Pele Tecido: pele em processo
Nanci de Freitas
O livro de poemas Pele tecido apresenta uma estrutura em 20 Cantos, um Prólogo e um Epílogo, pelos quais o poeta/tecelão realiza um percurso em busca de si e do mundo, numa tessitura da linguagem e da arte. O corpo e a língua são os canais por onde se faz a travessia e a costura. O conjunto dos Cantos se organiza como uma (quase) narrativa do trajeto por onde “todas as linhas foram trançadas”, composto por episódios do caminho do poeta-tecelão, que começa pela indicação: “Há fim sempre que se faz início”. E numa perspectiva do “Lá” como ponto de fuga e de chegada, tecido pelo acaso, ação, enlace, o momento do gesto e da força. Conectando o fluxo e o devir das “melodias insondáveis do antes”, onde “o sol era só sol. o chão era só chão”, o poeta segue: “Sou a boca que canta. Sou som da boca. Sou só boca. Sou início”. No Canto matinal, algo tece e nasce do sol: “Meu corpo no sol/todo o sol no meu corpo/sol/meu corpo/meu corpo sol/todo dia é/ brilho vivo”.
O poeta-tecelão mergulha em si, no seu silêncio, som e fala. “Tecer-se/ em cada linha que cruza/ em cada ponto que surge/ em cada salto que escapa”. Atravessa, rompe o tempo-espaço e busca a velha fala para construir a sua. Não nega os mestres. “Reinvento a necessidade de penetrar o corpo da língua. As coisas devem novamente ser ditas”. TEAR. Na linha escrita da arte e da vertigem de existir, a consciência do ser, de estar, de ter um fio. E o receio: “Serei só o número ímpar no destacamento?” A busca alucinada de contato: “Não quero ser no sou só. Encontrar fios”. “Eu preciso!” E desistindo: “Me esqueça!”. Para então continuar de novo nas miragens e novas buscas: muitas rotas, plantas, milhas. Na estrada. Na busca de um dia perfeito. E do som.
A travessia tem seu (des) limite: “o instante é a única medida agora”. O poeta enfrenta portas que precisam ser rompidas: “A porta cede, sede aberta”. Atravessamentos.

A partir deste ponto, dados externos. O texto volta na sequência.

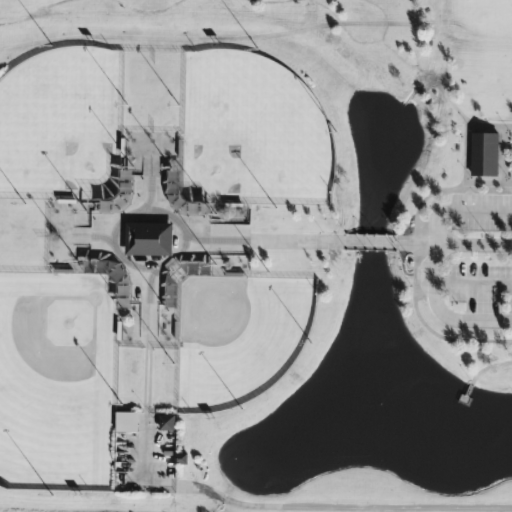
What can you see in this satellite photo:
park: (492, 10)
road: (448, 85)
park: (62, 125)
park: (252, 132)
building: (481, 153)
building: (482, 153)
road: (502, 230)
building: (145, 239)
building: (146, 239)
road: (416, 255)
park: (255, 256)
road: (471, 280)
park: (238, 337)
road: (485, 372)
park: (57, 380)
road: (353, 505)
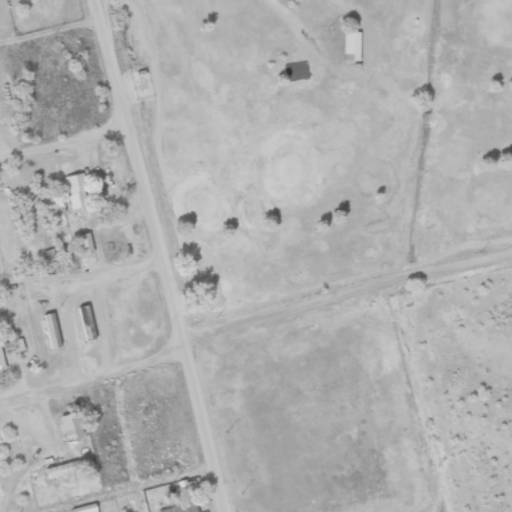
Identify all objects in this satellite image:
road: (49, 30)
building: (350, 46)
park: (318, 141)
road: (63, 142)
building: (75, 190)
building: (84, 243)
road: (160, 255)
road: (347, 299)
building: (85, 322)
building: (50, 330)
road: (92, 376)
building: (69, 425)
building: (64, 468)
building: (67, 468)
road: (125, 490)
building: (84, 508)
building: (181, 508)
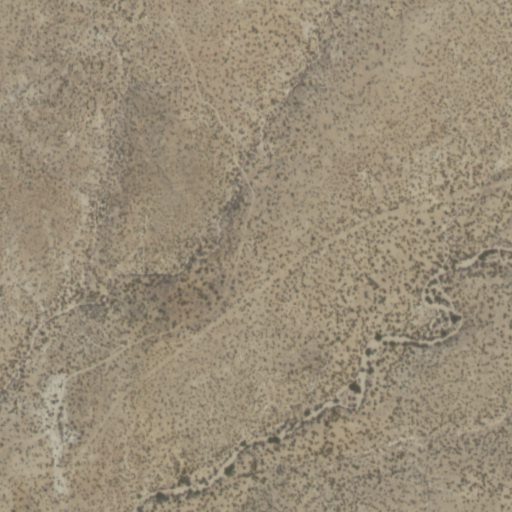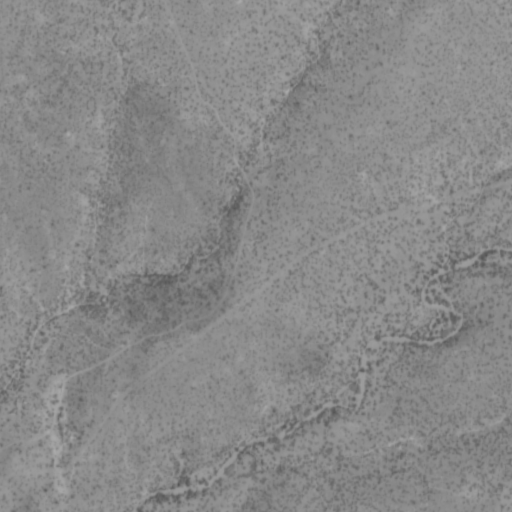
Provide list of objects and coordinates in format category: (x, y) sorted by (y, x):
road: (224, 265)
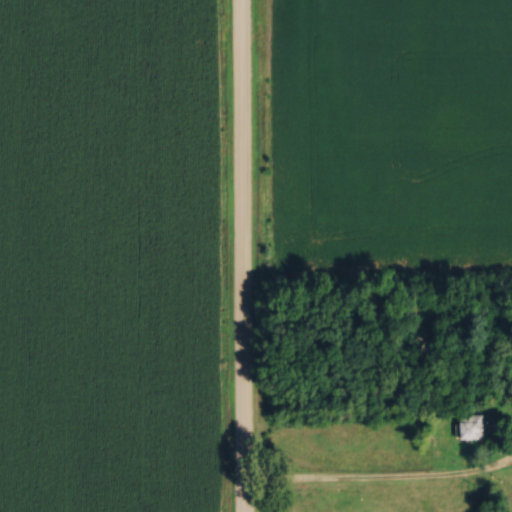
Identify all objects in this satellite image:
road: (241, 256)
building: (475, 426)
road: (380, 479)
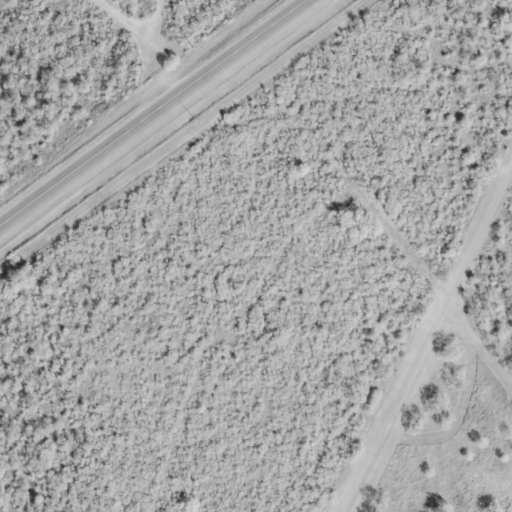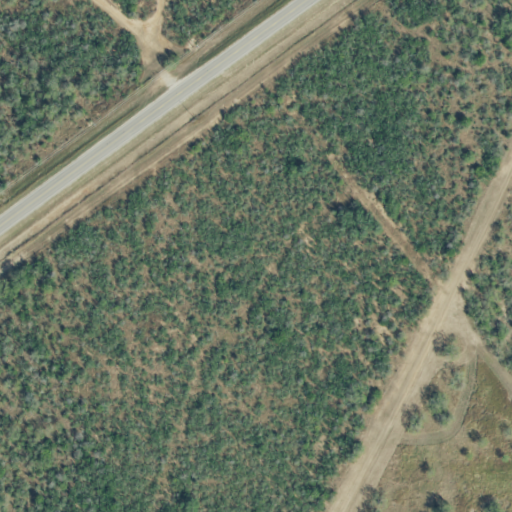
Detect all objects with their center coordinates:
road: (152, 112)
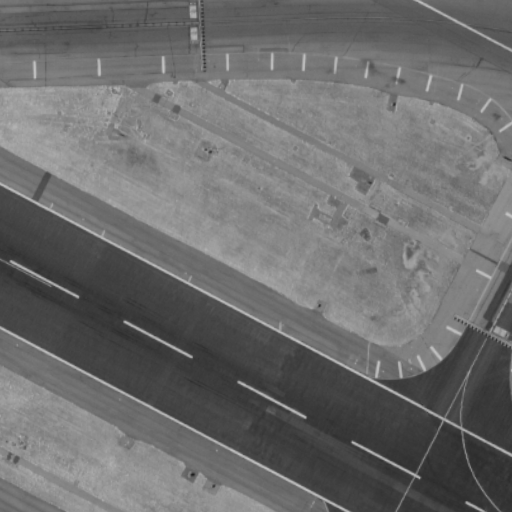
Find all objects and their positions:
airport taxiway: (256, 21)
airport: (255, 256)
airport runway: (241, 383)
airport taxiway: (454, 401)
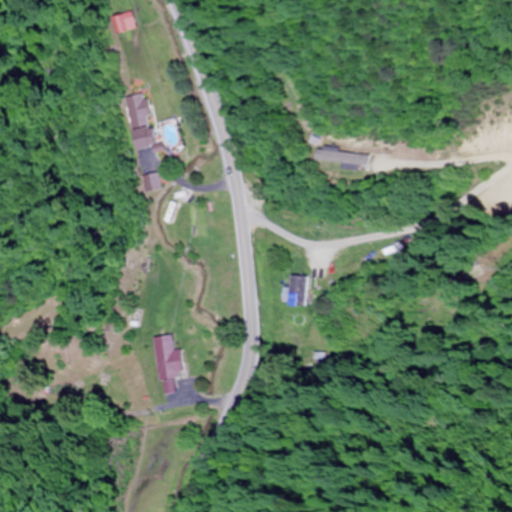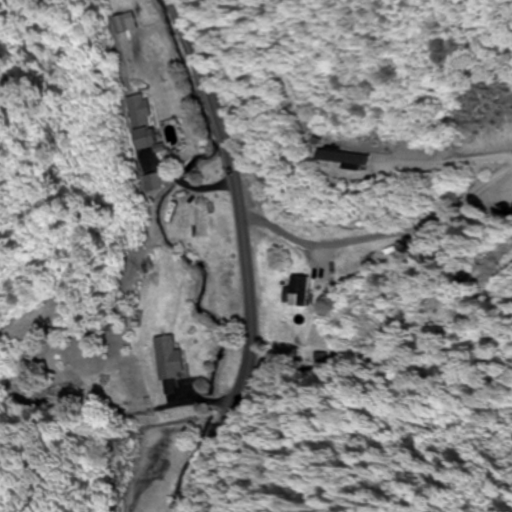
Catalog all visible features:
building: (126, 22)
building: (140, 124)
building: (354, 157)
road: (244, 252)
building: (300, 292)
building: (170, 360)
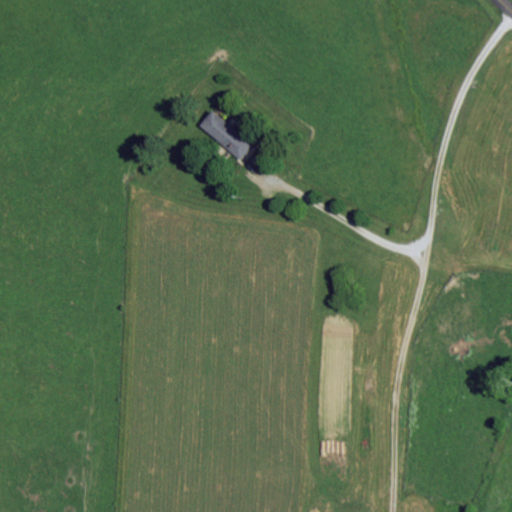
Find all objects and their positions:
road: (505, 7)
building: (226, 134)
road: (340, 216)
road: (424, 253)
road: (506, 496)
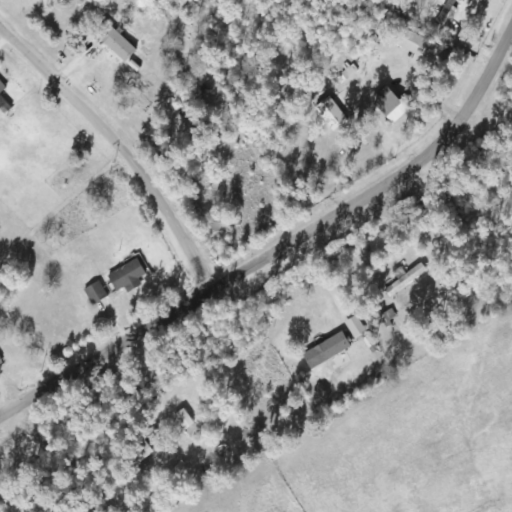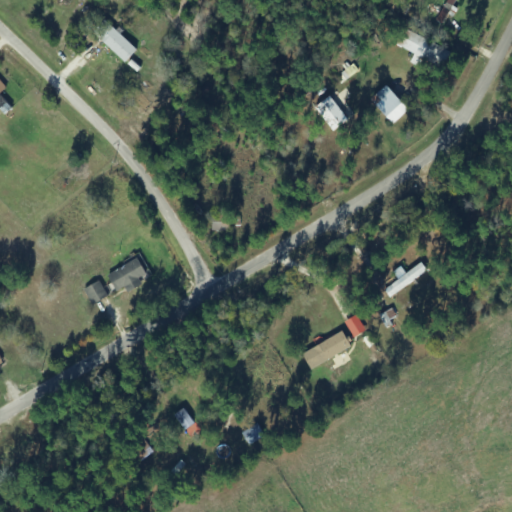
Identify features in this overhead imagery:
building: (112, 42)
building: (424, 49)
building: (391, 101)
road: (124, 151)
building: (217, 227)
road: (283, 260)
building: (127, 276)
building: (403, 280)
building: (93, 293)
building: (327, 348)
building: (183, 420)
building: (251, 434)
building: (166, 461)
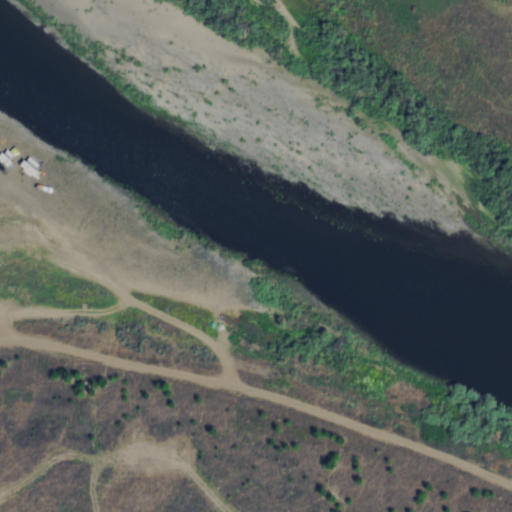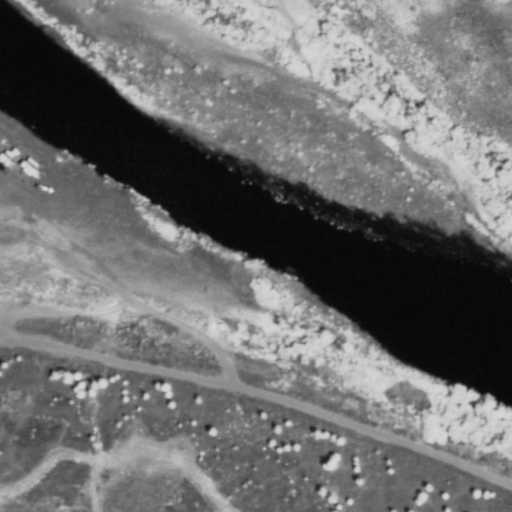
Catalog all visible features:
river: (252, 213)
road: (261, 394)
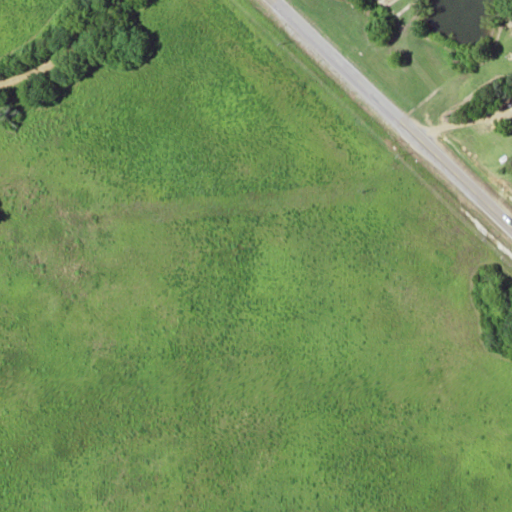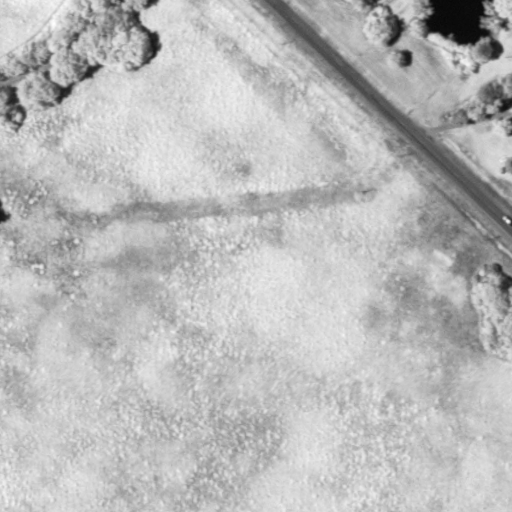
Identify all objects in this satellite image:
road: (64, 49)
road: (394, 112)
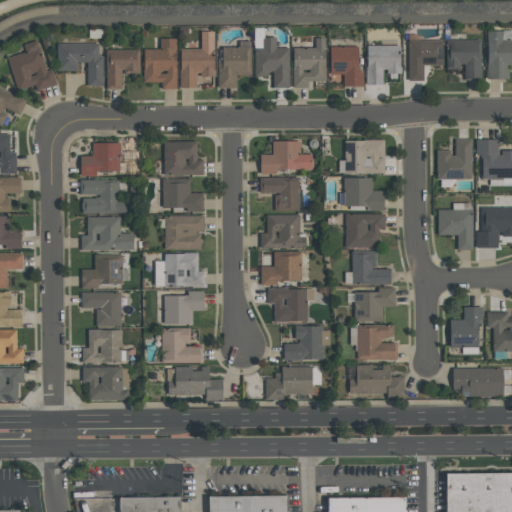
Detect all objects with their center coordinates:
building: (498, 54)
building: (422, 56)
building: (422, 56)
building: (464, 56)
building: (464, 57)
building: (80, 60)
building: (81, 60)
building: (196, 60)
building: (196, 61)
building: (271, 62)
building: (272, 62)
building: (381, 62)
building: (381, 62)
building: (308, 63)
building: (160, 64)
building: (161, 64)
building: (232, 64)
building: (233, 64)
building: (309, 64)
building: (345, 64)
building: (120, 65)
building: (345, 65)
building: (119, 66)
building: (30, 68)
building: (30, 68)
building: (9, 102)
building: (9, 104)
road: (284, 119)
building: (6, 155)
building: (6, 156)
building: (362, 156)
building: (363, 156)
building: (284, 157)
building: (101, 158)
building: (180, 158)
building: (181, 158)
building: (284, 158)
building: (103, 159)
building: (493, 159)
building: (493, 160)
building: (454, 161)
building: (454, 161)
building: (8, 189)
building: (7, 191)
building: (281, 192)
building: (281, 192)
building: (361, 193)
building: (361, 194)
building: (179, 195)
building: (180, 195)
building: (101, 197)
building: (102, 197)
building: (456, 224)
building: (455, 225)
building: (493, 225)
building: (493, 225)
building: (362, 229)
building: (362, 229)
building: (182, 231)
building: (182, 232)
building: (281, 232)
building: (281, 232)
building: (9, 233)
road: (233, 233)
building: (8, 234)
building: (104, 235)
building: (105, 235)
road: (417, 238)
building: (8, 265)
building: (8, 265)
building: (280, 268)
building: (282, 268)
building: (366, 269)
building: (367, 269)
building: (178, 270)
building: (181, 270)
building: (102, 271)
building: (102, 271)
road: (468, 279)
road: (51, 281)
building: (372, 303)
building: (287, 304)
building: (371, 304)
building: (102, 306)
building: (103, 307)
building: (180, 307)
building: (181, 307)
building: (8, 311)
building: (8, 311)
building: (464, 328)
building: (465, 328)
building: (499, 330)
building: (500, 330)
building: (373, 341)
building: (374, 342)
building: (306, 343)
building: (304, 344)
building: (101, 346)
building: (102, 346)
building: (177, 346)
building: (9, 347)
building: (9, 347)
building: (177, 347)
building: (376, 381)
building: (476, 381)
building: (478, 381)
building: (9, 382)
building: (9, 382)
building: (106, 382)
building: (192, 382)
building: (194, 382)
building: (288, 382)
building: (288, 382)
building: (375, 382)
building: (103, 383)
road: (338, 415)
road: (109, 418)
road: (27, 419)
road: (283, 445)
road: (27, 448)
road: (55, 474)
road: (307, 478)
road: (424, 478)
road: (198, 479)
road: (253, 480)
road: (26, 488)
building: (478, 492)
building: (479, 492)
building: (247, 503)
building: (149, 504)
building: (149, 504)
building: (249, 504)
building: (366, 504)
building: (368, 504)
building: (11, 510)
building: (12, 510)
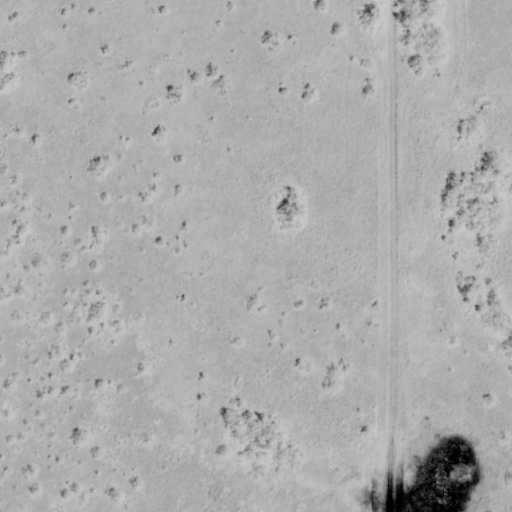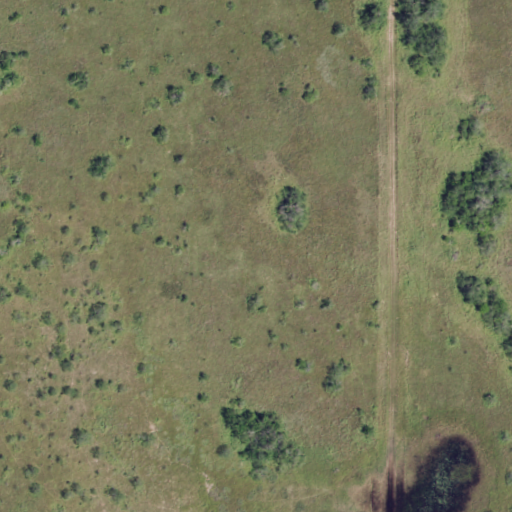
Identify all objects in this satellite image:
road: (334, 262)
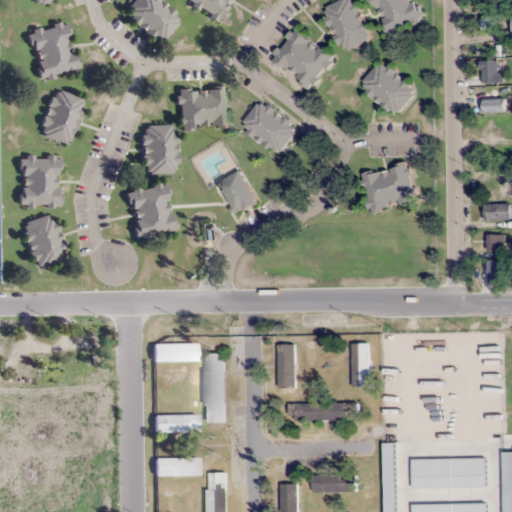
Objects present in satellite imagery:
building: (38, 2)
building: (38, 2)
building: (213, 7)
building: (214, 7)
building: (396, 13)
building: (396, 14)
building: (153, 18)
building: (153, 18)
building: (346, 23)
building: (488, 23)
building: (347, 24)
building: (511, 24)
building: (53, 50)
building: (53, 50)
building: (302, 58)
building: (302, 58)
building: (490, 71)
building: (387, 88)
building: (388, 88)
building: (494, 105)
building: (202, 108)
building: (203, 109)
building: (61, 117)
building: (62, 117)
building: (268, 126)
building: (269, 127)
road: (382, 141)
building: (159, 149)
building: (159, 150)
road: (451, 153)
building: (40, 181)
building: (40, 182)
building: (389, 187)
building: (389, 187)
building: (238, 192)
building: (238, 192)
building: (150, 210)
building: (151, 210)
building: (497, 212)
road: (278, 222)
building: (44, 241)
building: (44, 241)
building: (496, 243)
road: (256, 305)
building: (492, 347)
building: (175, 353)
building: (175, 353)
building: (361, 364)
building: (361, 364)
building: (404, 364)
building: (287, 366)
building: (287, 366)
building: (215, 387)
building: (215, 388)
road: (251, 408)
building: (502, 408)
road: (127, 409)
building: (429, 410)
building: (322, 411)
building: (323, 411)
building: (176, 424)
building: (176, 424)
road: (312, 450)
building: (176, 467)
building: (177, 467)
building: (454, 481)
building: (394, 482)
building: (334, 483)
building: (334, 483)
building: (506, 490)
building: (217, 492)
building: (217, 492)
building: (289, 497)
building: (289, 497)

Solto no labirinto: “Eu vejo tantas coisas, vejo cem partes das coisas, rua aberta, suas pernas abertas”. E uma rede direta (com armadilhas no meio, as tentações!), mas atento e forte: “A minha fortuna é olho aberto”. Cruzando a ponte coberta, túnel dos muitos lugares, “é necessário manter o corpo aberto/ o topo aberto/o toque aberto/o foco aberto/manter aberto tudo que escoa/tudo que esvai”. Passagens pelo “meio infindável sem fim”, paisagens e miragens do outro: espreitando o todo, o “todo dia é”, “o que não acaba/ meio/ chegada/fim entrada/meio/fim/meio”.
No projeto pele poesia tecido de Ericson pulsam elementos dramáticos, que sugerem a presença de interlocutores a quem o poeta se dirige e busca encontros. “O tecelão segue”. Fazendo com ele o percurso cênico que inventamos, somos o poeta e seu lirismo, subvertemos o conflito e mergulhamos nas estações de seu drama indivíduo-coletivo. Para chegar no lugar algum em que “haverá sempre o que não termina, o que não começou, o que já era”. Mas poderá haver. “Haverá o outro, Os outros, o diferente, a diferença”. Haverá sempre o início e o fim. Todo dia será sempre o primeiro: “Esta a ciência do espanto: Importante é andar, seguir. Haverá sempre o dia 1”. Para, enfim, poder sambar: “saio/ sambo inteiro/deixo minha pele tecido brilhar/não ando mais/sambo/ – e viva a geral!!!”
Foi brincando seriamente na tentativa de viajar junto com o tecelão, que o coletivo formado para esta travessia se viu solto no labirinto de Ericson, entrelaçando palavras, sons, corpo, imagens, afetos, cores e vozes híbridas, mesclando falas e registros, presença e ausência, para o encontro que aqui se busca.
Nanci de Freitas.
Rio de Janeiro, 17 de novembro de 2015.